(Tu objetivo) Por favor, copia tal cual un fragmento del texto sobre la exclusión social: empieza en las palabras que contienen "Guadalupe I Carrillo" y detente después de "que se acude.".

Guadalupe I Carrillo
La exclusión social y el
desarraigo se han convertido en expresiones muy comunes de los numerosos grupos humanos que desde
hace décadas han tenido que trasladarse de sus países de origen por tiempo
indefinido. Exclusión alude a marginalidad, a vida en los bordes, y su
manifestación más concreta viene a ser la sensación de desarraigo, de un
no-estar en ninguno de los lugares a los que se acude.
La expresión exclusión social se emplea
en muchas actividades y es polivalente. Algunos autores sugieren que Max Weber
ya la utilizaba para aludir particularmente al caso de los grupos humanos
impedidos de acceder a la riqueza material. Para otros, la expresión se habría
acuñado originalmente en Francia en 1974 para referirse a varias categorías de
personas tildadas como “problemas sociales” y quienes no gozaban de la
protección de la Seguridad Social. El término se refería a un proceso de
desintegración en el sentido de una ruptura progresiva de las relaciones entre
el individuo y la sociedad. El concepto es relativamente nuevo en los ambientes
político y académico. Algunos autores como Peters (Peters, 1996: 35) insiste en
que debe rechazarse incluso su empleo que califica de “altamente problemático”.
En todo caso hay que observar que ser
apartado de un grupo social al que se pretende pertenecer suele ocurrir cuando
la gente sufre de una serie de problemas como el desempleo, la discriminación,
el bajo desempeño, los problemas de salud, el rompimiento familiar o la
intolerancia frente a sus ideas. Puede ocurrir igualmente como resultado de los
problemas que una persona enfrenta durante su vida, transformándola de manera
radical e imprimiéndole sellos indelebles.

(Líneas extraídas)
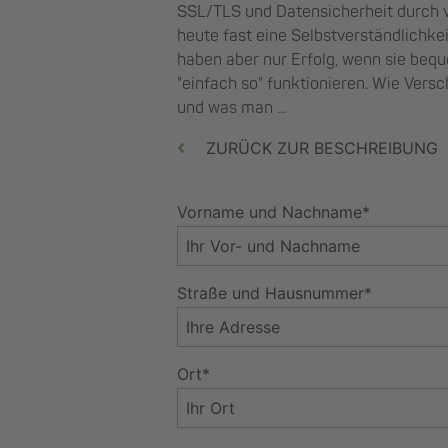
SSL/TLS und Datensicherheit durch 
heute fast eine Selbstverständlichkei
haben aber nur Erfolg, wenn sie be
"einfach so" funktionieren. Wie Versc
und was man ...
ZURÜCK ZUR BESCHREIBUNG
Vorname und Nachname*
Straße und Hausnummer*
Ort*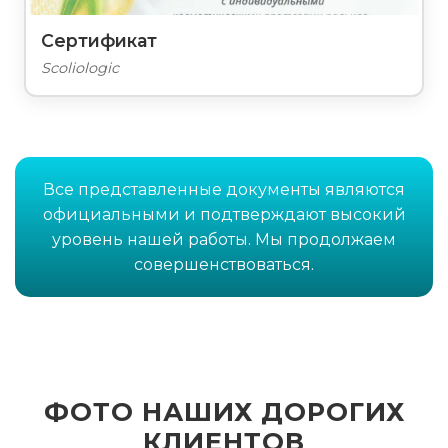
Сертификат
Scoliologic
Все представленные документы являются
официальными и подтверждают высокий
уровень нашей работы. Мы продолжаем
совершенствоваться.
ФОТО НАШИХ ДОРОГИХ
КЛИЕНТОВ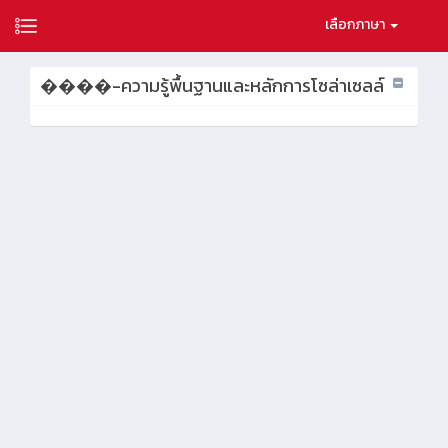
เลือกภาษา
����-ความรู้พื้นฐานและหลักการโซล่าเซลล์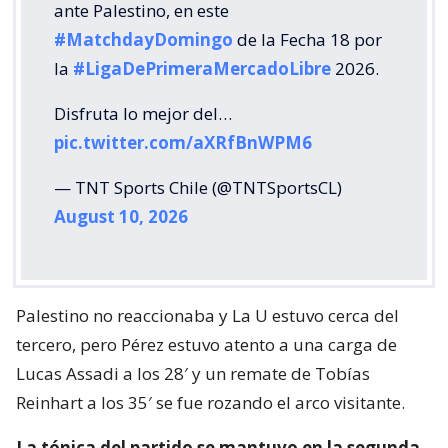
ante Palestino, en este
#MatchdayDomingo
de la Fecha 18 por
la
#LigaDePrimeraMercadoLibre
2026.
Disfruta lo mejor del…
pic.twitter.com/aXRfBnWPM6
— TNT Sports Chile (@TNTSportsCL)
August 10, 2026
Palestino no reaccionaba y La U estuvo cerca del
tercero, pero Pérez estuvo atento a una carga de
Lucas Assadi a los 28′ y un remate de Tobías
Reinhart a los 35′ se fue rozando el arco visitante.
La tónica del partido se mantuvo en la segunda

(Solución)
Guadalupe I Carrillo
La exclusión social y el
desarraigo se han convertido en expresiones muy comunes de los numerosos grupos humanos que desde
hace décadas han tenido que trasladarse de sus países de origen por tiempo
indefinido. Exclusión alude a marginalidad, a vida en los bordes, y su
manifestación más concreta viene a ser la sensación de desarraigo, de un
no-estar en ninguno de los lugares a los que se acude.